Second, the ships have to be, in some sense, practical.

This is a weird thing in sci-fi, especially the more fantastical stuff (and I count at least some of my books at that end), but I'm saying here that I like my ships to feel like plausible products some species or factory would put together. In other words, they've got engines, they're shielded from radiation and vacuum, and there's places for stuff like food, beds, and bathrooms.

There are nitpicky questions, like fuel and faster-than-light travel, that often gum up the works with sci-fi, but I tend to like the challenges they represent. Again in Mercenaries, food comes freeze-dried and manufactured. Flavorless goop meant to sustain people over long journeys. That the Wild Nines have to subsist on such crap tells you a bit about them, their financial situation, but also what they're willing to endure.

Third, the ship needs to serve the story.

I take a shopping cart attitude to physics with regard to spaceships too, employing things like aerodynamics to influence smooth designs on one hand while disregarding it with the other. Things like gravity shifts, space-time distortions, and how a ship survives micrometeors at high speeds and so on are problems that I choose not to tackle because it distracts and detracts from the adventure I'm telling. Hard sci-fi exists for folks who want the technical breakdowns, after all.

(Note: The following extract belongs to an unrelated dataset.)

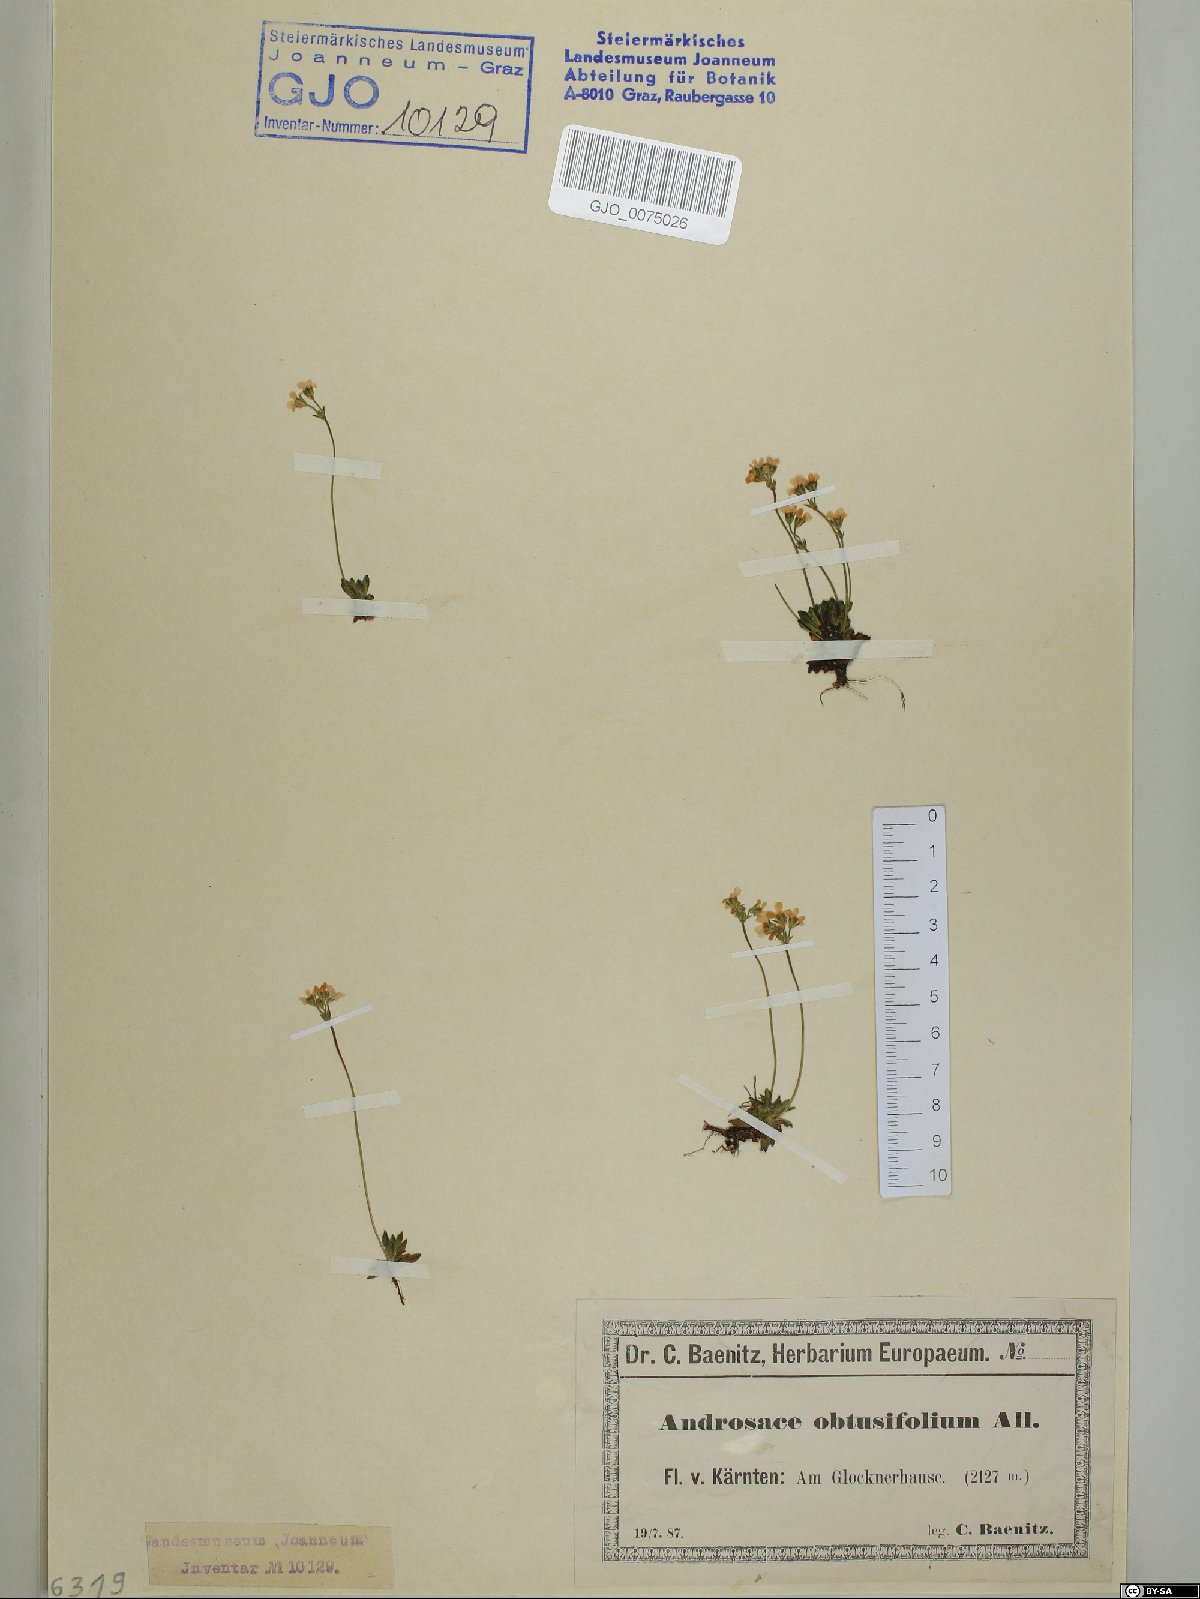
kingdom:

So my ships get my people where they need to go. They blitz around each other in the stars, blasting away or trying to avoid crashing into the dirt. The ships have enough size to get boarded, are small enough to push the characters together for easy conflict on long journeys.

After those three guidelines, I let the imagination run wild. Do the Sevora in The Skyward Saga need ring-like craft to launch their seedships across the galaxy? Probably not. Is it more fun than a big metal brick drifting through the stars? I thought so.

But if I had to pick my favorite, it would probably be the somewhat bland-named Starship in The Farthest Star. Coming up with all the ways humans might design something to fly for millennia was and continues to be a delight. A vast metal canvas to play with.

So, if you're suffering from starship malaise as you get into your next sci-fi story, consider injecting a little fun into the ships you make. Maybe they're flying hockey pucks or giant pick-axes with a single monstrous cannon at the handle's end. A swarm of pods, each with its own pilot, that Voltron together when a threat nears.

Fantasy has its dragons and its magic. We have our spaceships, and I love'em.